For IoT applications, attacks are a fact of life. Hackers and bots will inevitably find your system and probe it for weaknesses.
While every IoT application must protect against security threats, medical systems require extra attention given the sensitivity of patient data and the risks associated with equipment malfunction. Below are three key elements that should be part of any IoT security strategy, followed by a specific design example employing the Device Authority IoT Security Platform.
1. Onboarding and Authentication
An IoT application can involve numerous devices distributed over a large geography. For example, in a medical device application with new patients being added continuously, onboarding and provisioning of new IoT devices to the network must be controlled and secured.
Device authentication ensures that no unauthorized devices enter the circle of trust. It prevents data and commands exchanged between the IoT devices and the cloud application from being spoofed by an unauthorized entity. Any tampering with this communication link could seriously compromise the system. In the medical market, it could jeopardize patient safety.
But the exchange of security keys between IoT devices and the cloud server during the authentication process is a potential point of attack. Many client-server applications use asymmetric cryptography to handle authentication before sensitive data is exchanged. The public key used in this type of cryptography can be linked back to a user's identity. Figure 1 illustrates how the link between two secure endpoints could be a vulnerability.
In some IoT applications, such as medical devices, this is an issue because privacy of the transmitted data must be secured according to HIPAA regulations.
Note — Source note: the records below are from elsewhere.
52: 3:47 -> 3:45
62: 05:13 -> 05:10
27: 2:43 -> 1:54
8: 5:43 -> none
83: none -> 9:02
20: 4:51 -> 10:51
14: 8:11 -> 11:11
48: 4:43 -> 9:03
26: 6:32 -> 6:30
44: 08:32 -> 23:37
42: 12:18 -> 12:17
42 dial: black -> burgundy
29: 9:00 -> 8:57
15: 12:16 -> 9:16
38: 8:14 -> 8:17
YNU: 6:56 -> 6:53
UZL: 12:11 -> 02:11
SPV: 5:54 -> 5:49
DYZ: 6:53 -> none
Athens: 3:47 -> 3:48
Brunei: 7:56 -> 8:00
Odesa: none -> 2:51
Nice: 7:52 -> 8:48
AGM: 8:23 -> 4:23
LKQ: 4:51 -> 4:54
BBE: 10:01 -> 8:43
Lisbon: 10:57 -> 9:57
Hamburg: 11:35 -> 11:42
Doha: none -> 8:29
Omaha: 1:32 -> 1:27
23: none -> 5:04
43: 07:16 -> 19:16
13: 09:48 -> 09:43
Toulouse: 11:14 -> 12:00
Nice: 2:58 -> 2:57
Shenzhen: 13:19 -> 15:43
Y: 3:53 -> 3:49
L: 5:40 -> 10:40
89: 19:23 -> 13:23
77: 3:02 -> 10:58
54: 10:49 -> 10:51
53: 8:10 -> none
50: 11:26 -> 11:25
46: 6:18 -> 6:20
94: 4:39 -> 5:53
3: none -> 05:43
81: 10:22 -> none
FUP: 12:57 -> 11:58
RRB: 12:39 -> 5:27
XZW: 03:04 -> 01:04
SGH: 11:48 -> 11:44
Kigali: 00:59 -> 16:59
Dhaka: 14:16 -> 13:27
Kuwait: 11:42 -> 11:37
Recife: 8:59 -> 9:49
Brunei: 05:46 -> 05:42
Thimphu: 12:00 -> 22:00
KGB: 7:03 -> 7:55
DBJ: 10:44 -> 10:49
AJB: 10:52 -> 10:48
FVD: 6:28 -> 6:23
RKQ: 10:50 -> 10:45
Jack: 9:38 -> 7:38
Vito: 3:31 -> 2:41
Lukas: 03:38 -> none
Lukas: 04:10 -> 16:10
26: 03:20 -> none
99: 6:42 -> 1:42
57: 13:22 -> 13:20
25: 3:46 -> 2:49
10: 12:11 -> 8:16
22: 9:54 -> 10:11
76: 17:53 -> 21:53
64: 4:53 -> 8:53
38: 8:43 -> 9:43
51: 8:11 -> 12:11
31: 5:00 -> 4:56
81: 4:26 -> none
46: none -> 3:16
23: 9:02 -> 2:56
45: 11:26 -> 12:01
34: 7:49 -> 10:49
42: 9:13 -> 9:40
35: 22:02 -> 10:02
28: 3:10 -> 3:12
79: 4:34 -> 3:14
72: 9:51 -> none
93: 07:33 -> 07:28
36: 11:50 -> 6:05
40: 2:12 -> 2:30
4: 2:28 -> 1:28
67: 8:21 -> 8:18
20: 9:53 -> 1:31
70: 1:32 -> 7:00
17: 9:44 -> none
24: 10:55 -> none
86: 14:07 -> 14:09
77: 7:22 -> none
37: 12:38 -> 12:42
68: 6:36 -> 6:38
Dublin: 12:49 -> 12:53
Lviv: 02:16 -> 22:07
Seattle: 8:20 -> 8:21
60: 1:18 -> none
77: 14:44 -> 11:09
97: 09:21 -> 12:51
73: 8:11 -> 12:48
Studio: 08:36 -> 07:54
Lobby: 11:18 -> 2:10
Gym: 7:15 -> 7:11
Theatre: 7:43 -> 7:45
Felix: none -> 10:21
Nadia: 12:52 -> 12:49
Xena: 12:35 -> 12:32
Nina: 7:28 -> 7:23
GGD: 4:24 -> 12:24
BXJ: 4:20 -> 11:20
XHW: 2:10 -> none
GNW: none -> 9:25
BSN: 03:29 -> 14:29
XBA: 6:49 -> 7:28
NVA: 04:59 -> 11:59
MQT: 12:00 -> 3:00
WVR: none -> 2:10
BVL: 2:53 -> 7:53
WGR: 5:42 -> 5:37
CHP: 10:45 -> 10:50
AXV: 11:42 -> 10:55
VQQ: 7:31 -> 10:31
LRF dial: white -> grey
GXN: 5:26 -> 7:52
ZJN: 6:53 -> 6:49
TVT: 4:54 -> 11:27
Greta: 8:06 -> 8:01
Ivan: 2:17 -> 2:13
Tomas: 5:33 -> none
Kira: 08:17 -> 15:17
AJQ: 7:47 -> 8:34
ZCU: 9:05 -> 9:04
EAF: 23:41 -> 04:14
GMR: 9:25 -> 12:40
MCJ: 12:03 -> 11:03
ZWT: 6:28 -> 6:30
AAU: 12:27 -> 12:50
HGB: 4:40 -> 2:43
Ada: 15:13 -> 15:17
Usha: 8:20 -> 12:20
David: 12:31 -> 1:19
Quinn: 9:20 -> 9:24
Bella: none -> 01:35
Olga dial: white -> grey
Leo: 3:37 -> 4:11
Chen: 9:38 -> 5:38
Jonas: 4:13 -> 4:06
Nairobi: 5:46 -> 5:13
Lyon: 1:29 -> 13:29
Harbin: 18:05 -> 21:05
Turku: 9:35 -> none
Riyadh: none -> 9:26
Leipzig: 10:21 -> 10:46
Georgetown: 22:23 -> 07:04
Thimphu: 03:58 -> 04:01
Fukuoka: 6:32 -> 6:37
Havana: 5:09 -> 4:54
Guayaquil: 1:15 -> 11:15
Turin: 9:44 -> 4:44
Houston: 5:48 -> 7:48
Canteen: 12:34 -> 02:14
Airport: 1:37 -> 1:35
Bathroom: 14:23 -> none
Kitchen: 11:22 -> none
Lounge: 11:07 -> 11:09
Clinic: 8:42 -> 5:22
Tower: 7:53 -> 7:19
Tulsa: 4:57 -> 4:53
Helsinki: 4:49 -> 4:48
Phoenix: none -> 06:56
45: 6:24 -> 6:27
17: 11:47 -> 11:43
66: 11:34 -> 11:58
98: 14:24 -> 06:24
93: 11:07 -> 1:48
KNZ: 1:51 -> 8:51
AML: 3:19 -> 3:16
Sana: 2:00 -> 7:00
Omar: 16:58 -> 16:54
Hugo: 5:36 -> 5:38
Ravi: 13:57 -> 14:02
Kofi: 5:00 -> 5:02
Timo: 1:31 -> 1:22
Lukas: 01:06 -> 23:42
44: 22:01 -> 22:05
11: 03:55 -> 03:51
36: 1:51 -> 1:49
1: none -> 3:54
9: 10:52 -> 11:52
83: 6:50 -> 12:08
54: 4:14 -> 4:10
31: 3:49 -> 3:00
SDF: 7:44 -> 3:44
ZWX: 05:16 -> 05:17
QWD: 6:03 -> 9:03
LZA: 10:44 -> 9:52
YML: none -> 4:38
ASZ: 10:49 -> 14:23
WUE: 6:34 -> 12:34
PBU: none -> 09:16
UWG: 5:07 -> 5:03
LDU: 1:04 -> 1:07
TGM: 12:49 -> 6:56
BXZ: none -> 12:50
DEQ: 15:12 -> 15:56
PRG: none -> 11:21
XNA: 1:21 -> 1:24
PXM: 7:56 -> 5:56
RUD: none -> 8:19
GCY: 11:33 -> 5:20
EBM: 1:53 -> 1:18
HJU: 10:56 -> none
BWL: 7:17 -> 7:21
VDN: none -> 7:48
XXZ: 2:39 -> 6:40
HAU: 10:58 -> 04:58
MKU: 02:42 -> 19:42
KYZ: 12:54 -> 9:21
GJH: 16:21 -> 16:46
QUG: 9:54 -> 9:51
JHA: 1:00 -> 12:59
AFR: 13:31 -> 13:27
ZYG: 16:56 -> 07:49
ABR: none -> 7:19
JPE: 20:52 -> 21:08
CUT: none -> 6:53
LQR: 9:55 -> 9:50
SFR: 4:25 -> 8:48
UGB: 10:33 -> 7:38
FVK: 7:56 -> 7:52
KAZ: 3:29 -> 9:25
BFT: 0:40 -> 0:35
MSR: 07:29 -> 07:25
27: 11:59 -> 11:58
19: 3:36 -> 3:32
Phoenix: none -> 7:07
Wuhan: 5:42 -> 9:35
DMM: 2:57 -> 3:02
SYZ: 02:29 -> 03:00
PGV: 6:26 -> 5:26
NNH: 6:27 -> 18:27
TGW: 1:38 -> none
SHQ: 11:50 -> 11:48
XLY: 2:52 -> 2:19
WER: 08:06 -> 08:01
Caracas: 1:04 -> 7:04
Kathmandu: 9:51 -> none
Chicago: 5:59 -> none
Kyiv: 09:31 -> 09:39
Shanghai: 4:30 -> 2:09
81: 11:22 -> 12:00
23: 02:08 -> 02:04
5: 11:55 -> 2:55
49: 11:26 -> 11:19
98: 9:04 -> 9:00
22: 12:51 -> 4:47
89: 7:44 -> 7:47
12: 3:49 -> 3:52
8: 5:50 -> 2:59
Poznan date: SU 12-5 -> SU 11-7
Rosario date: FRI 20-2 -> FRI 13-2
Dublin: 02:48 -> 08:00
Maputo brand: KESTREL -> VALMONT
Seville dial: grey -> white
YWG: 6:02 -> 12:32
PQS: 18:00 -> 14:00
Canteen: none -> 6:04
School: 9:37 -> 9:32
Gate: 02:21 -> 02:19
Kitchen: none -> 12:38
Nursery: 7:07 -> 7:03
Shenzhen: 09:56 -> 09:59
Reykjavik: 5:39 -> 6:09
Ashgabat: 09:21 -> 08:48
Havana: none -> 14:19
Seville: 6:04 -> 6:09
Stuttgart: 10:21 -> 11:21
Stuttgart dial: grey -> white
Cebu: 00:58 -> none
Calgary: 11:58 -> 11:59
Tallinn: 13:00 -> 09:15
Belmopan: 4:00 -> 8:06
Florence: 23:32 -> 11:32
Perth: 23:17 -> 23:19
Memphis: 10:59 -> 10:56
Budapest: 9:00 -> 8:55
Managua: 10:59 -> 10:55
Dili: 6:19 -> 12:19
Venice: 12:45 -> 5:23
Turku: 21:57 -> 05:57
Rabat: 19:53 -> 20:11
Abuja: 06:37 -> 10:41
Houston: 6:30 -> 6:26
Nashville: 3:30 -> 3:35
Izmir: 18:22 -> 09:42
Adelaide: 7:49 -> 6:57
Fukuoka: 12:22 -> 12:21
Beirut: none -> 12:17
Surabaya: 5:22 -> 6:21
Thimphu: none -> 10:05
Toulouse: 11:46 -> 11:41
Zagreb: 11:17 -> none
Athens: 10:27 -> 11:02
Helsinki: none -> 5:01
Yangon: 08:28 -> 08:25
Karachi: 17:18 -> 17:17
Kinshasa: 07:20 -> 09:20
A system that authenticates trusted devices without exchanging keys across the network eliminates both the potential security vulnerability and the privacy risk.
Figure 1. A good security strategy avoids the exchange of security keys between an IoT device and a cloud server, a critical attack point. (Source: Device Authority).
2. Policy-Based Encryption
IoT applications require encryption that is policy-driven based on specific data payloads and individual transmission recipients. For example, wearable sensors might not require any special encryption when connecting to a local health monitor, but this same data would require encryption when sending to a remote facility.
The security protocols between these can be differentiated based on the specific sender and receiver or other parameters. The ability to implement policy-based security protocols is an essential security strategy in balancing the need for access control with the objective of reducing the footprint, cost, and power of a processing element.
3. Secure Upgrades
The third key element that should be part of any IoT security strategy relates to device maintenance. A large-scale cloud IoT application requires a way to perform software and firmware upgrades to remote devices while ensuring that only trusted software is installed.
The system must be able to control access to devices for updates, verify the source of updates, and validate the integrity of the updates themselves. Validating trusted devices relates back to having a secure device authentication process.
Processing Power Sufficient for IoT Security
Cloud IoT application developers tackle these three security strategies listed above in a variety of ways. For example, the KeyScaler Platform by Device Authority manages policy-based encryption, secures software upgrades by enforcing trust, and uses a unique approach to device authentication. The KeyScaler Platform is lightweight and efficient; it was recently used in a medical application running on the Intel® Quark™ SE C1000 Microcontroller (formerly Atlas Peak).
The C1000 suits this application well, as it supports a 32-MHz, 32-bit processor with a floating-point unit. It has 8 kbytes of one-time programmable memory. The JTAG lock and read/write access controller can shut down unauthorized access to an on-die non-volatile memory.
With a low-power footprint, it is ideal for small IoT devices and supports an industrial temperature profile, allowing it to be used outdoors. Most important, it has the processing power required to execute security algorithms like the KeyScaler Platform algorithm for registering and authenticating devices.
The KeyScaler Platform eliminates the need to share or store keys on devices through a dynamic device authentication process. Matching keys are derived independently on the IoT device, running on the microcontroller and the KeyScaler cloud server.
Corporate enterprises currently use an analogous approach to authenticate laptop logins: The user is given an authentication code that they type in to confirm their identity. If the code matches what’s on the server, the laptop is authenticated.
Enhancing the Trust Anchor
Device Authority is also involved in Intel®'s Zero Touch Onboarding for IoT program, where “headless” devices can be powered on to locate and automatically onboard to IoT management platforms. This uses a technology called Intel® Enhanced Privacy ID (EPID), which is a fixed-device identity discoverable by software.
In this model, Device Authority will receive the anonymous device registration and EPID hardware identity and begin to manage the operational authentication lifecycle for the device. Together, these form a continuous hardware-enforced trust anchor from activation to operation. The combination of EPID hardware identity and Device Authority dynamic key technologies provide ongoing end-to-end operational security for IoT devices, enabling policy-driven access control and data protection for IoT applications and services.
As the IoT continues to grow, keeping applications safe from security breaches remains a top priority. Cloud applications will need to implement the three key elements of IoT security strategy described here to help resist attacks and stay one step ahead of the attackers.